The dollar rose for a third session against most major currencies on Tuesday, in line with U.S. stocks, bolstered by the prospect of reopenings in some American states and countries around the world, as well as U.S. services data that was stronger than market expectations.
Some analysts said since the onset of the coronavirus pandemic in March, the dollar has developed a positive correlation with U.S. stocks. Typically, the dollar tends to rally when stocks are down and financial markets are under stress.
The dollar is still a safe haven and gains when there is chaos in the market. But when it moves in tandem with risk assets, analysts are no longer surprised.
“There has been a disconnect between equities and economics,” said Mazen Issa, senior FX strategist at TD Securities in New York. “So even though there is a risk rally today, the dollar’s performance, in large part, is tied to relative equity performance.”

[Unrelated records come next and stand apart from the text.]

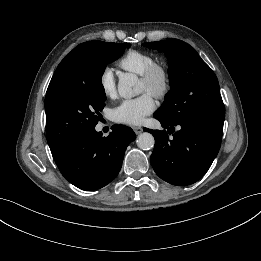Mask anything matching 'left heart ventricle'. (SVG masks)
Wrapping results in <instances>:
<instances>
[{"instance_id":"obj_1","label":"left heart ventricle","mask_w":261,"mask_h":261,"mask_svg":"<svg viewBox=\"0 0 261 261\" xmlns=\"http://www.w3.org/2000/svg\"><path fill=\"white\" fill-rule=\"evenodd\" d=\"M140 89H141V92H147L146 85L142 81L140 83Z\"/></svg>"}]
</instances>
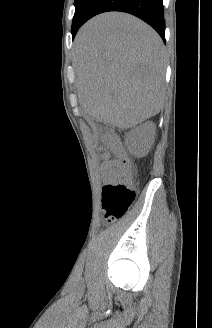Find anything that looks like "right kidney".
I'll list each match as a JSON object with an SVG mask.
<instances>
[{
    "label": "right kidney",
    "instance_id": "obj_1",
    "mask_svg": "<svg viewBox=\"0 0 212 328\" xmlns=\"http://www.w3.org/2000/svg\"><path fill=\"white\" fill-rule=\"evenodd\" d=\"M155 128L152 122H147L131 134V141L135 144L136 152L145 149L149 139L155 134Z\"/></svg>",
    "mask_w": 212,
    "mask_h": 328
}]
</instances>
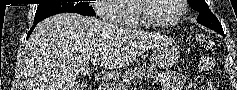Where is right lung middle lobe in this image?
<instances>
[{
    "label": "right lung middle lobe",
    "instance_id": "obj_1",
    "mask_svg": "<svg viewBox=\"0 0 237 90\" xmlns=\"http://www.w3.org/2000/svg\"><path fill=\"white\" fill-rule=\"evenodd\" d=\"M74 12L81 15L95 16V11L88 2L77 3H59V4H39L35 13L34 22L41 21L49 16L64 13Z\"/></svg>",
    "mask_w": 237,
    "mask_h": 90
}]
</instances>
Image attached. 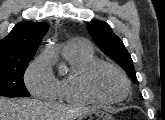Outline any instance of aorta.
I'll list each match as a JSON object with an SVG mask.
<instances>
[{
	"label": "aorta",
	"instance_id": "1",
	"mask_svg": "<svg viewBox=\"0 0 165 120\" xmlns=\"http://www.w3.org/2000/svg\"><path fill=\"white\" fill-rule=\"evenodd\" d=\"M49 55L52 57L53 56V53L52 52H49Z\"/></svg>",
	"mask_w": 165,
	"mask_h": 120
}]
</instances>
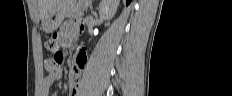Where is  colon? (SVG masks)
Listing matches in <instances>:
<instances>
[{"mask_svg": "<svg viewBox=\"0 0 232 96\" xmlns=\"http://www.w3.org/2000/svg\"><path fill=\"white\" fill-rule=\"evenodd\" d=\"M48 48L54 53V58L49 61L48 68L51 72H56L59 70L63 61V54L57 41V35H53L50 39L48 42Z\"/></svg>", "mask_w": 232, "mask_h": 96, "instance_id": "colon-1", "label": "colon"}]
</instances>
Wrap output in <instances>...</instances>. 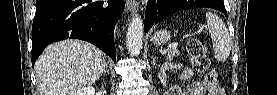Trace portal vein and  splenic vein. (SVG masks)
Wrapping results in <instances>:
<instances>
[{"instance_id":"obj_1","label":"portal vein and splenic vein","mask_w":277,"mask_h":95,"mask_svg":"<svg viewBox=\"0 0 277 95\" xmlns=\"http://www.w3.org/2000/svg\"><path fill=\"white\" fill-rule=\"evenodd\" d=\"M178 47V43H172L168 46V50L176 49Z\"/></svg>"}]
</instances>
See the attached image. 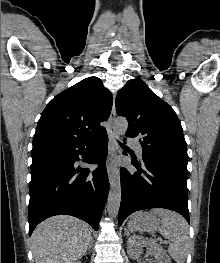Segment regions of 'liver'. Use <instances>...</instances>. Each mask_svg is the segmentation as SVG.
Segmentation results:
<instances>
[{"instance_id":"liver-1","label":"liver","mask_w":220,"mask_h":263,"mask_svg":"<svg viewBox=\"0 0 220 263\" xmlns=\"http://www.w3.org/2000/svg\"><path fill=\"white\" fill-rule=\"evenodd\" d=\"M89 225L59 215L41 222L31 236L36 263H74L84 256L91 241Z\"/></svg>"}]
</instances>
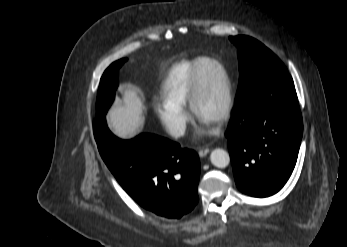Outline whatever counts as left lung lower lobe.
Wrapping results in <instances>:
<instances>
[{
    "label": "left lung lower lobe",
    "instance_id": "1",
    "mask_svg": "<svg viewBox=\"0 0 347 247\" xmlns=\"http://www.w3.org/2000/svg\"><path fill=\"white\" fill-rule=\"evenodd\" d=\"M303 122L292 77L273 75L236 103L226 132L237 187L253 197L277 193L299 152Z\"/></svg>",
    "mask_w": 347,
    "mask_h": 247
}]
</instances>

U.S. stocks gained on Tuesday, as did crude futures, which advanced 20%, with Brent up around 12% as production fell and countries around the globe, including Italy, Finland and several U.S. states, eased lockdown restrictions.
“This is the situation we’re in right now,” said Issa. “With very low yields, investment alternatives are few and far between and so what it does mean is that the U.S equity market, much like the dollar, is more defensively structured in terms of its sectoral compositions,” Issa said.
The greenback’s gains came at the expense of the euro, which weakened broadly after a German constitutional court ruled that the Bundesbank must stop buying government bonds if the European Central Bank cannot prove those purchases are needed.
The decision did not apply to the ECB’s latest pandemic-fighting program, a 750 billion-euro scheme to prop up the economy, but the ruling unsettled financial markets, which had been calmed by aggressive ECB asset purchases aimed at preventing the pandemic leading to an economic meltdown.
The dollar, meanwhile, edged higher after data showed a better-than-expected reading for the U.S. services sector in April. The U.S. Institute for Supply Management’s non-manufacturing index fell to 41.8 last month, from 52.5 in March, but the April level was higher than the consensus forecast of 36.8.
In afternoon trading, the dollar index was up 0.2% at 99.714.
The euro, meanwhile, fell 0.5% to $1.0850 in the wake of the German court ruling.
The dollar gained 0.7% versus the Swiss franc, another safe-haven currency, to 0.9721 franc, but slipped 0.3% against the yen to 106.450 yen.
Commodity currencies rose with higher risk appetite, with the Australian dollar up 0.6% at 64.57 U.S. cents. It also rose after the Reserve Bank of Australia left its targets for the cash rate and three-year government bond yields unchanged at 0.25%.
Trading was light because of public holidays in Japan and China. The yuan rose 0.2% to 7.1170 per dollar in offshore trade, recovering from a six-week low of 7.1560 hit in the previous session but well below its range last month.